*** Listed records Section Begins ***

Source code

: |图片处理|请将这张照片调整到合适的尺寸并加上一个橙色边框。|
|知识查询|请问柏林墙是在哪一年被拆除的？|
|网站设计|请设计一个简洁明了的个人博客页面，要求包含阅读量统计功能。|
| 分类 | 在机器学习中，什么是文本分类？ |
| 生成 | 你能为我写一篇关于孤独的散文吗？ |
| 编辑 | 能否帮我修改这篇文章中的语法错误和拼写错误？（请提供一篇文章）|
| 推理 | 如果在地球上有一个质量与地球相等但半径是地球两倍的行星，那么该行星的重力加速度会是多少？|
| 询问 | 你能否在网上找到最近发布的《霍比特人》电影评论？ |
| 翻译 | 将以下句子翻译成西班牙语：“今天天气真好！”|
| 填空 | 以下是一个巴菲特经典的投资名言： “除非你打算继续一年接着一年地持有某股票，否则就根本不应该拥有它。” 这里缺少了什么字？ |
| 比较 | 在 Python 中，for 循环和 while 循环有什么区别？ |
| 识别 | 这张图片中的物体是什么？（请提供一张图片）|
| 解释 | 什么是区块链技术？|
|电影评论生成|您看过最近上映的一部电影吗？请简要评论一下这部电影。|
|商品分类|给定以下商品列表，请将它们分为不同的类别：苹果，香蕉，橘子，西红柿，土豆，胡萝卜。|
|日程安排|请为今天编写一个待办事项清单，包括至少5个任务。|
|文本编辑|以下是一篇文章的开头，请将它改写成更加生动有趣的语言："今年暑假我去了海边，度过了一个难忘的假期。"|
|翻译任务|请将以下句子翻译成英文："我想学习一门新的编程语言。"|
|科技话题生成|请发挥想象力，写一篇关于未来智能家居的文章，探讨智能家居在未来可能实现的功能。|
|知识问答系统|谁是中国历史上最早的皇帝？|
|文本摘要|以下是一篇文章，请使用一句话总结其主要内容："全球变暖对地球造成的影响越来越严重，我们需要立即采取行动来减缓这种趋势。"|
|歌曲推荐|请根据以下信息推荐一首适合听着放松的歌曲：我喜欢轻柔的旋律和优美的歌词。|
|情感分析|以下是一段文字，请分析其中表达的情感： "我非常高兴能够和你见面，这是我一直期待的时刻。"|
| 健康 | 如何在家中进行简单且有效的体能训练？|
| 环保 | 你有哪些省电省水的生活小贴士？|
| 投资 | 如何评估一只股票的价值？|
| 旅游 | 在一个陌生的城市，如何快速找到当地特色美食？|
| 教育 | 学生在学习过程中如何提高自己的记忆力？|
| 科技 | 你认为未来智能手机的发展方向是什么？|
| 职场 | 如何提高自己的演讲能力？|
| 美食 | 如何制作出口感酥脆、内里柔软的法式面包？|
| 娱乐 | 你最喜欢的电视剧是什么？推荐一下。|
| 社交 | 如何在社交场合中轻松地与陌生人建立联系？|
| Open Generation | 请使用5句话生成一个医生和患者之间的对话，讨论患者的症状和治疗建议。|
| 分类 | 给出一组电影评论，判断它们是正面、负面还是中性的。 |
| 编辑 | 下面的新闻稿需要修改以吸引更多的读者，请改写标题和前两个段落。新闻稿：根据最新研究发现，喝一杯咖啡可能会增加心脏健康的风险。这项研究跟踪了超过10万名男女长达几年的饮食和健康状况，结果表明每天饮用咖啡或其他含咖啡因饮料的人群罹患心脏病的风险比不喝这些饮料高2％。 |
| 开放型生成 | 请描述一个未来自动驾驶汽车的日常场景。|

*** Listed records Section Ends ***

What you are asked to do: Your task is to set down all of the entries exactly as they appear.

Task answer:
Source code

: |图片处理|请将这张照片调整到合适的尺寸并加上一个橙色边框。|
|知识查询|请问柏林墙是在哪一年被拆除的？|
|网站设计|请设计一个简洁明了的个人博客页面，要求包含阅读量统计功能。|
| 分类 | 在机器学习中，什么是文本分类？ |
| 生成 | 你能为我写一篇关于孤独的散文吗？ |
| 编辑 | 能否帮我修改这篇文章中的语法错误和拼写错误？（请提供一篇文章）|
| 推理 | 如果在地球上有一个质量与地球相等但半径是地球两倍的行星，那么该行星的重力加速度会是多少？|
| 询问 | 你能否在网上找到最近发布的《霍比特人》电影评论？ |
| 翻译 | 将以下句子翻译成西班牙语：“今天天气真好！”|
| 填空 | 以下是一个巴菲特经典的投资名言： “除非你打算继续一年接着一年地持有某股票，否则就根本不应该拥有它。” 这里缺少了什么字？ |
| 比较 | 在 Python 中，for 循环和 while 循环有什么区别？ |
| 识别 | 这张图片中的物体是什么？（请提供一张图片）|
| 解释 | 什么是区块链技术？|
|电影评论生成|您看过最近上映的一部电影吗？请简要评论一下这部电影。|
|商品分类|给定以下商品列表，请将它们分为不同的类别：苹果，香蕉，橘子，西红柿，土豆，胡萝卜。|
|日程安排|请为今天编写一个待办事项清单，包括至少5个任务。|
|文本编辑|以下是一篇文章的开头，请将它改写成更加生动有趣的语言："今年暑假我去了海边，度过了一个难忘的假期。"|
|翻译任务|请将以下句子翻译成英文："我想学习一门新的编程语言。"|
|科技话题生成|请发挥想象力，写一篇关于未来智能家居的文章，探讨智能家居在未来可能实现的功能。|
|知识问答系统|谁是中国历史上最早的皇帝？|
|文本摘要|以下是一篇文章，请使用一句话总结其主要内容："全球变暖对地球造成的影响越来越严重，我们需要立即采取行动来减缓这种趋势。"|
|歌曲推荐|请根据以下信息推荐一首适合听着放松的歌曲：我喜欢轻柔的旋律和优美的歌词。|
|情感分析|以下是一段文字，请分析其中表达的情感： "我非常高兴能够和你见面，这是我一直期待的时刻。"|
| 健康 | 如何在家中进行简单且有效的体能训练？|
| 环保 | 你有哪些省电省水的生活小贴士？|
| 投资 | 如何评估一只股票的价值？|
| 旅游 | 在一个陌生的城市，如何快速找到当地特色美食？|
| 教育 | 学生在学习过程中如何提高自己的记忆力？|
| 科技 | 你认为未来智能手机的发展方向是什么？|
| 职场 | 如何提高自己的演讲能力？|
| 美食 | 如何制作出口感酥脆、内里柔软的法式面包？|
| 娱乐 | 你最喜欢的电视剧是什么？推荐一下。|
| 社交 | 如何在社交场合中轻松地与陌生人建立联系？|
| Open Generation | 请使用5句话生成一个医生和患者之间的对话，讨论患者的症状和治疗建议。|
| 分类 | 给出一组电影评论，判断它们是正面、负面还是中性的。 |
| 编辑 | 下面的新闻稿需要修改以吸引更多的读者，请改写标题和前两个段落。新闻稿：根据最新研究发现，喝一杯咖啡可能会增加心脏健康的风险。这项研究跟踪了超过10万名男女长达几年的饮食和健康状况，结果表明每天饮用咖啡或其他含咖啡因饮料的人群罹患心脏病的风险比不喝这些饮料高2％。 |
| 开放型生成 | 请描述一个未来自动驾驶汽车的日常场景。|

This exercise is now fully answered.